UK Independent Agency Hays Travel Agrees to Purchase Thomas Cook’s Retail Stores
by Daniel McCarthy
Hays Travel said the deal will allow it to reopen 555 of Thomas Cook’s retail locations. Photo: John B Hewitt / Shutterstock.com.
As the fallout from Thomas Cook’s collapse continues to ripple through the travel industry, some good news came out of the UK today.
Hays Travel, the UK’s largest independent travel agency and a British travel agency consortium, has reportedly agreed to a deal with the country’s Insolvency Services to buy 555 of Thomas Cook’s retail locations in the UK.
In a message on its website, Hays Travel said the deal will allow it to reopen “the stores with immediate effect where possible and to take on up to 2,500 people,” which would double its workforce.
Hays’ workforce, according to the statement, was already composed of more than 25% of the former Thomas Cook retail employees and the company has taken on about 600 former Thomas Cook employees over the last two weeks.
“Thomas Cook was a much-loved brand and a pillar of the UK and the global travel industry. We will build on the good things Thomas Cook had – not least its people – and that will put us in even better stead for the future,” Irene Hays, the chair of the Hays Travel Group, said in the statement.
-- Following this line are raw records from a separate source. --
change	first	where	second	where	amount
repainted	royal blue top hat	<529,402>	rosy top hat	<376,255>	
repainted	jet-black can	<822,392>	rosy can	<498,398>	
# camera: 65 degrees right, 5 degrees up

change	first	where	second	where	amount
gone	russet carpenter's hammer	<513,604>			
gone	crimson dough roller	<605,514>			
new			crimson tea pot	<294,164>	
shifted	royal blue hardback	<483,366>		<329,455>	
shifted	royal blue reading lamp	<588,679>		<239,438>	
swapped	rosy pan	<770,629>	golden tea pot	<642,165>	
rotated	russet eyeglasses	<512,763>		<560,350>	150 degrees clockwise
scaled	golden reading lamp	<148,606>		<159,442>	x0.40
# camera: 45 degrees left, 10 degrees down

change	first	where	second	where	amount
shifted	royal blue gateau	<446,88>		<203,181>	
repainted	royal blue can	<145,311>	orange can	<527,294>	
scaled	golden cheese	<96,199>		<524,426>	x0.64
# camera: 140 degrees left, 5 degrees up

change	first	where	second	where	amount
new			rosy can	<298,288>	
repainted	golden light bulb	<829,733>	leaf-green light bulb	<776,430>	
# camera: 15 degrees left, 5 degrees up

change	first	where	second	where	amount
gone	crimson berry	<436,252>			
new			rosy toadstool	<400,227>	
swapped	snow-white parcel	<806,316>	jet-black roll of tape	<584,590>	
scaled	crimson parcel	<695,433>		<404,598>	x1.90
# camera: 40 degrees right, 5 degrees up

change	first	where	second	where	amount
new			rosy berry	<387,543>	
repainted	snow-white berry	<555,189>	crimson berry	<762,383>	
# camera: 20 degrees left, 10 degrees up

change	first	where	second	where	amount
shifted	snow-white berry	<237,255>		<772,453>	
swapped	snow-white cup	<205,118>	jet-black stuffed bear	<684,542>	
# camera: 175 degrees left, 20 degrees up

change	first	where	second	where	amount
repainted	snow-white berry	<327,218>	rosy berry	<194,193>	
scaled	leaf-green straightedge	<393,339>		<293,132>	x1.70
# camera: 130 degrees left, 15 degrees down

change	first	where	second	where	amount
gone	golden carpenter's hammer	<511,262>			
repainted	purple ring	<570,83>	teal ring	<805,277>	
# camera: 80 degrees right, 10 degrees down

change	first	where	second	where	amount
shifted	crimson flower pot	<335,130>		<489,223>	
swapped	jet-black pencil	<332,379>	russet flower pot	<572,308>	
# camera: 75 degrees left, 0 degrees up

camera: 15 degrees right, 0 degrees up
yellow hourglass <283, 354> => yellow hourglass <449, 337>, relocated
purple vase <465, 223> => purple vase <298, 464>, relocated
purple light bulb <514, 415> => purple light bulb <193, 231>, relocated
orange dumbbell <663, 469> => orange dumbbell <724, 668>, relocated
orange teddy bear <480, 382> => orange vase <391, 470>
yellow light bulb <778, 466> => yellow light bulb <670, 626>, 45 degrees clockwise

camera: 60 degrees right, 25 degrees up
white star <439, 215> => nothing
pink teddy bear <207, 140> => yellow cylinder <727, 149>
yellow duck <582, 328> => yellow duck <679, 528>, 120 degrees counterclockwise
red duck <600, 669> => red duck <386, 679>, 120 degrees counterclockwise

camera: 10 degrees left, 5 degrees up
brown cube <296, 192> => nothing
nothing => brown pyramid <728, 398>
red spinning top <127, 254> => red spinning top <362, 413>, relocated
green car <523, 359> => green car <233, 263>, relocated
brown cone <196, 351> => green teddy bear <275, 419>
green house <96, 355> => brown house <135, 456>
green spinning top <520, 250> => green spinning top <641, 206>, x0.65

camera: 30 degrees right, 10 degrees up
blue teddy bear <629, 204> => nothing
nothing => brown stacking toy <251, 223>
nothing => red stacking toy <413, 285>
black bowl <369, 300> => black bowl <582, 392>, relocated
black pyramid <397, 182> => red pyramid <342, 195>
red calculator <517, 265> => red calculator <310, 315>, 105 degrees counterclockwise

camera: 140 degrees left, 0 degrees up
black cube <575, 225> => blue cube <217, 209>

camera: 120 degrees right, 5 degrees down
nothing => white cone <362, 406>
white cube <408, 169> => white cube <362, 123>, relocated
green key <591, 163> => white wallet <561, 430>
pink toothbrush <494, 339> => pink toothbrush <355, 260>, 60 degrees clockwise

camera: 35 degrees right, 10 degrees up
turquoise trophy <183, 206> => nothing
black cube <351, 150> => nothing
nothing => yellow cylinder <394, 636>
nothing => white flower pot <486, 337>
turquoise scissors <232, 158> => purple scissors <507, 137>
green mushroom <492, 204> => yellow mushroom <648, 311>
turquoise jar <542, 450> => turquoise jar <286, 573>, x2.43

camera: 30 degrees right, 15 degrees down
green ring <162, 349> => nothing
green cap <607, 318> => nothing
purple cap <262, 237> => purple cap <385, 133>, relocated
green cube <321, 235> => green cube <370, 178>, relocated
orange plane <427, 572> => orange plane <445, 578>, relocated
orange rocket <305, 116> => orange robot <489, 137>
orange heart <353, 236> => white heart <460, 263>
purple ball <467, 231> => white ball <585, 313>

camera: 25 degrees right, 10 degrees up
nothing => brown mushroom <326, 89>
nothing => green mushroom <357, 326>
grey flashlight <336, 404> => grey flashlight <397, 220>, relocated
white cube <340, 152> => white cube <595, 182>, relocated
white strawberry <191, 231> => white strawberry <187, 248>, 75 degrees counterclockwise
“Now that we are able to reopen the shops, we are looking forward to welcoming many more people who share our passion for the travel industry, into our family business,” John Hays, managing director of Hays, said.
Hays Travel, which is based in Sunderland in Northeast England and has been in business for 40 years, owns 190 retail shops across the UK. It is a private company, jointly owned and managed by John Hays and Irene Hays. It opened its first branch in 1980 and a second shop two years later. In 2018, the company passed the £1 billion mark.
Thomas Cook entered compulsory liquidation last month after years of struggling financially for a number of reasons, including the emergence of low-cost carriers, online rivals, and Brexit issues; and had been trying for months to secure a business deal that would keep operations intact, but was unable to do so.